A growing number are also permitting their wives and daughters to be examined in hospitals, Zohal says, thanks largely to an influx of women doctors. There are still men, though, who regard this as unacceptable.
"They take [their wives and daughters] to clerics, who just tell them to read specified parts of the Koran. These women have no option but to just put up with the situation. Some get very depressed and some have even taken their own lives," Zohal says.
But if in general the situation for women in Kunduz has been improving, there have also been setbacks, partly because of a shaky security situation - underlined by a new major Taliban incursion on 31 August, which led to battles across the city.
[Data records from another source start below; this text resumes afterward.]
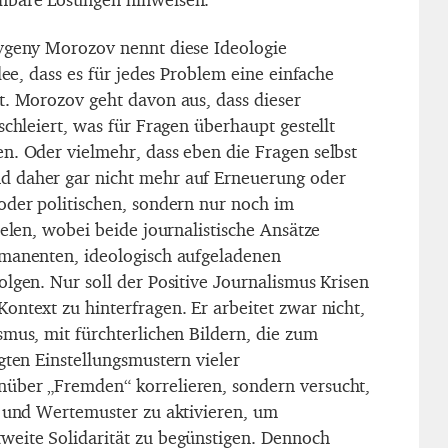
vgeny Morozov nennt diese Ideologie
Idee, dass es für jedes Problem eine einfache
t. Morozov geht davon aus, dass dieser
schleiert, was für Fragen überhaupt gestellt
n. Oder vielmehr, dass eben die Fragen selbst
 daher gar nicht mehr auf Erneuerung oder
oder politischen, sondern nur noch im
ielen, wobei beide journalistische Ansätze
mmanenten, ideologisch aufgeladenen
lgen. Nur soll der Positive Journalismus Krisen
ontext zu hinterfragen. Er arbeitet zwar nicht,
smus, mit fürchterlichen Bildern, die zum
gten Einstellungsmustern vieler
über „Fremden“ korrelieren, sondern versucht,
e und Wertemuster zu aktivieren, um
weite Solidarität zu begünstigen. Dennoch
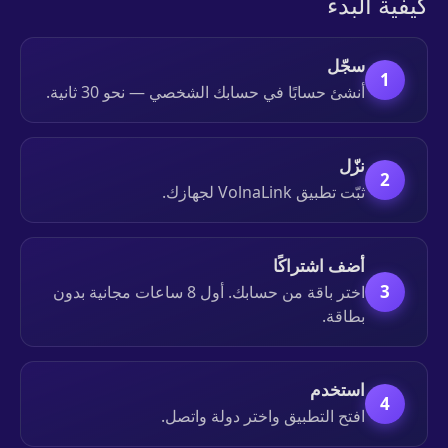
كيفية البدء
سجّل
1
أنشئ حسابًا في حسابك الشخصي — نحو 30 ثانية.
نزّل
2
ثبّت تطبيق VolnaLink لجهازك.
أضف اشتراكًا
3
اختر باقة من حسابك. أول 8 ساعات مجانية بدون
بطاقة.
استخدم
4
افتح التطبيق واختر دولة واتصل.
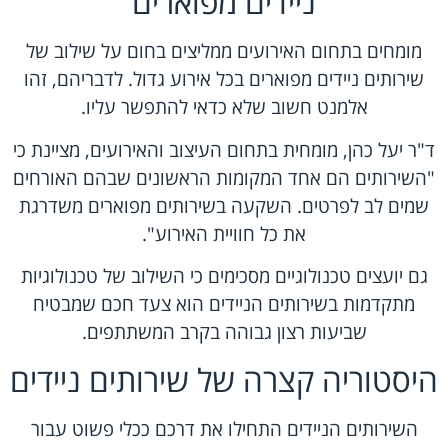
ניידים מפוארים
מומחים בתחום האירועים ממליצים בחום על שילוב של
שירותים ניידים מפוארים בכל אירוע גדול. לדבריהם, זהו
אלמנט חשוב שלא כדאי להתפשר עליו.
ד"ר יעל כהן, מומחית בתחום העיצוב והאירועים, מציינת כי
"השירותים הם אחד המקומות הראשונים שבהם האורחים
שמים לב לפרטים. השקעה בשירותים מפוארים משדרגת
את כל חוויית האירוע".
גם יועצים טכנולוגיים מסכימים כי השילוב של טכנולוגיות
מתקדמות בשירותים הניידים הוא צעד חכם שמבטיח
שביעות רצון גבוהה בקרב המשתתפים.
היסטוריה קצרה של שירותים ניידים
השירותים הניידים התחילו את דרכם ככלי פשוט עבור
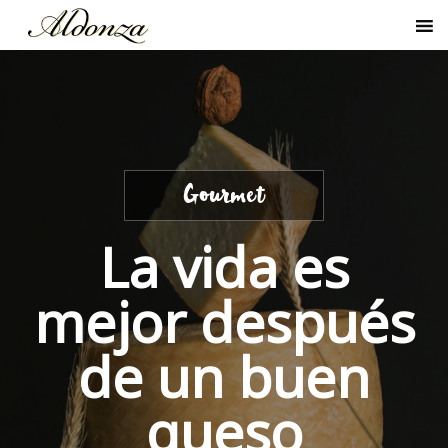
Gourmet
La vida es
mejor después
de un buen
queso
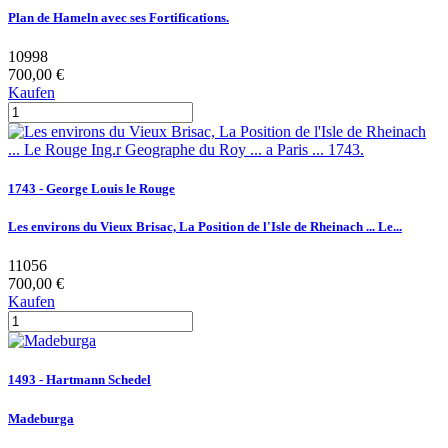
Plan de Hameln avec ses Fortifications.
10998
700,00 €
Kaufen
1743 - George Louis le Rouge
Les environs du Vieux Brisac, La Position de l'Isle de Rheinach ... Le...
11056
700,00 €
Kaufen
1493 - Hartmann Schedel
Madeburga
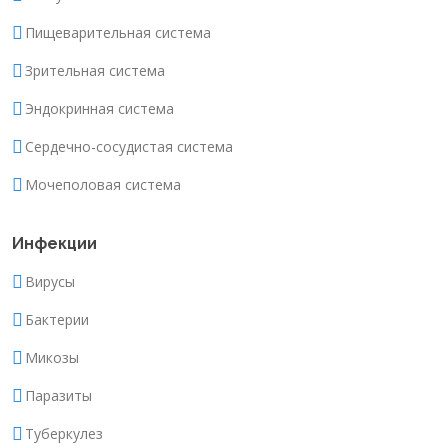
Пищеварительная система
Зрительная система
Эндокринная система
Сердечно-сосудистая система
Мочеполовая система
Инфекции
Вирусы
Бактерии
Микозы
Паразиты
Туберкулез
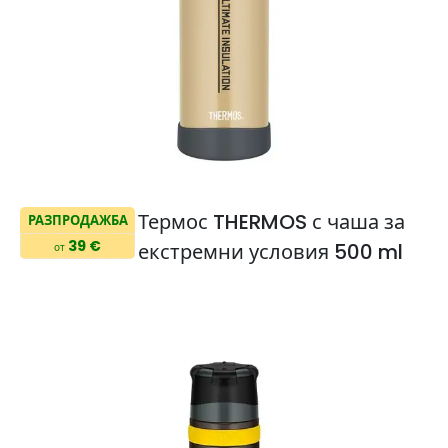
Термос THERMOS с чаша за
РАЗПРОДАЖБА
39 €
екстремни условия 500 ml
от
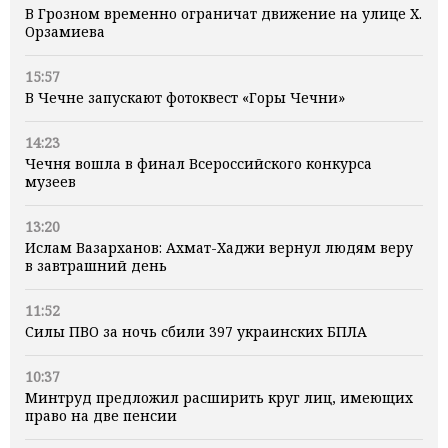
В Грозном временно ограничат движение на улице Х.
Орзамиева
15:57
В Чечне запускают фотоквест «Горы Чечни»
14:23
Чечня вошла в финал Всероссийского конкурса
музеев
13:20
Ислам Вазарханов: Ахмат-Хаджи вернул людям веру
в завтрашний день
11:52
Силы ПВО за ночь сбили 397 украинских БПЛА
10:37
Минтруд предложил расширить круг лиц, имеющих
право на две пенсии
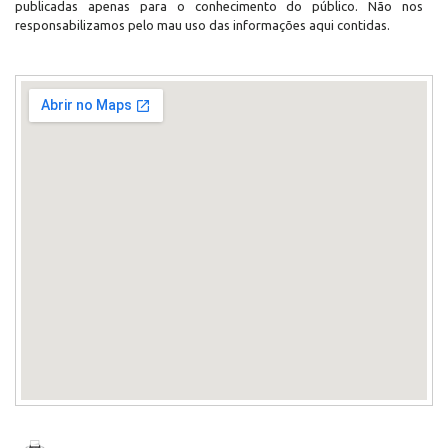
publicadas apenas para o conhecimento do público. Não nos
responsabilizamos pelo mau uso das informações aqui contidas.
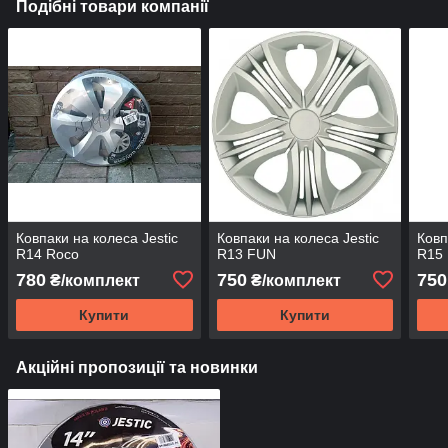
Подібні товари компанії
Ковпаки на колеса Jestic
Ковпаки на колеса Jestic
Ковп
R14 Roco
R13 FUN
R15 
780
750
750
₴/комплект
₴/комплект
Купити
Купити
Акційні пропозиції та новинки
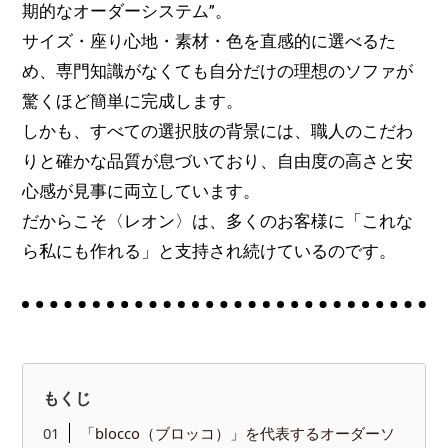
期的なオーダーシステム”。
サイズ・座り心地・素材・色を直感的に選べるた
め、専門知識がなくても自分だけの理想のソファが
驚くほど簡単に完成します。
しかも、すべての選択肢の背景には、職人のこだわ
りと確かな品質が息づいており、自由度の高さと安
心感が見事に両立しています。
だからこそ〈レオン〉は、多くのお客様に「これな
ら私にも作れる」と支持され続けているのです。
もくじ
「blocco（ブロッコ）」を代表するオーダーソ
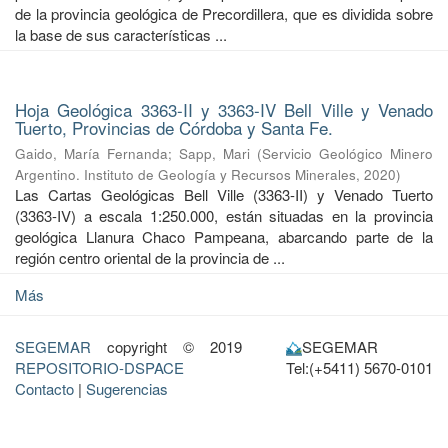
de la provincia geológica de Precordillera, que es dividida sobre
la base de sus características ...
Hoja Geológica 3363-II y 3363-IV Bell Ville y Venado
Tuerto, Provincias de Córdoba y Santa Fe.
Gaido, María Fernanda
;
Sapp, Mari
(
Servicio Geológico Minero
Argentino. Instituto de Geología y Recursos Minerales
,
2020
)
Las Cartas Geológicas Bell Ville (3363-II) y Venado Tuerto
(3363-IV) a escala 1:250.000, están situadas en la provincia
geológica Llanura Chaco Pampeana, abarcando parte de la
región centro oriental de la provincia de ...
Más
SEGEMAR
copyright © 2019
SEGEMAR
REPOSITORIO-DSPACE
Tel:(+5411) 5670-0101
Contacto
|
Sugerencias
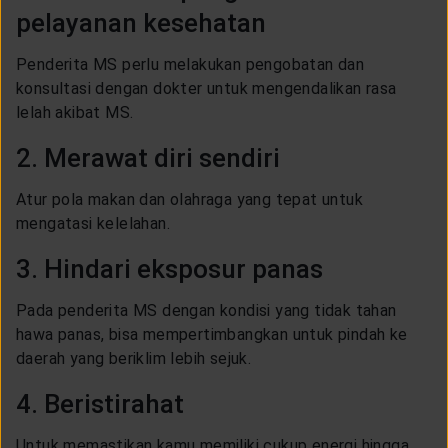
pelayanan kesehatan
Penderita MS perlu melakukan pengobatan dan
konsultasi dengan dokter untuk mengendalikan rasa
lelah akibat MS.
2. Merawat diri sendiri
Atur pola makan dan olahraga yang tepat untuk
mengatasi kelelahan.
3. Hindari eksposur panas
Pada penderita MS dengan kondisi yang tidak tahan
hawa panas, bisa mempertimbangkan untuk pindah ke
daerah yang beriklim lebih sejuk.
4. Beristirahat
Untuk memastikan kamu memiliki cukup energi hingga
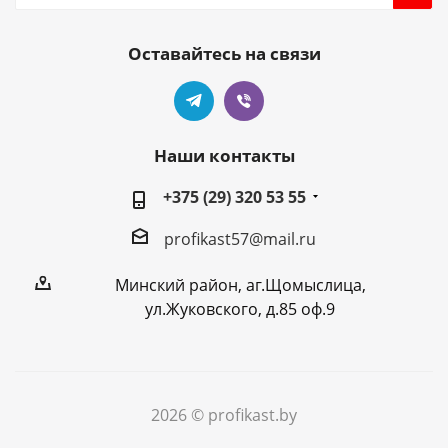
Оставайтесь на связи
Наши контакты
+375 (29) 320 53 55
profikast57@mail.ru
Минский район, аг.Щомыслица,
ул.Жуковского, д.85 оф.9
2026 © profikast.by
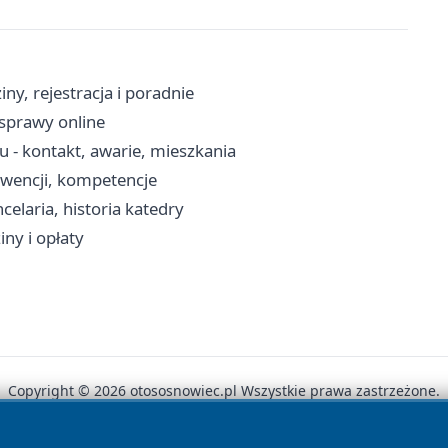
y, rejestracja i poradnie
 sprawy online
- kontakt, awarie, mieszkania
erwencji, kompetencje
laria, historia katedry
ny i opłaty
Copyright © 2026 otososnowiec.pl Wszystkie prawa zastrzeżone.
"There are lots of assassinations, kidnappings and crime," Zohal says. "Kidnappings are very common at night and things are just getting worse and worse."
As a result, some families that had begun to allow girls to go to school with their brothers are now changing their minds.
It's also feared that talks now being held between US and Taliban representatives, could end up unravelling the progress made on women's rights that Radio Roshani and the other women broadcasters have fought for for so long.
The worry is that in the haste to pull its forces out of Afghanistan, the US will let the Taliban bring back Sharia (Islamic law).
"We're hoping that the peace negotiations will become a real peace," Sediqa says. "And not at the cost of women sitting back at home all day, and that all our achievements are not reversed."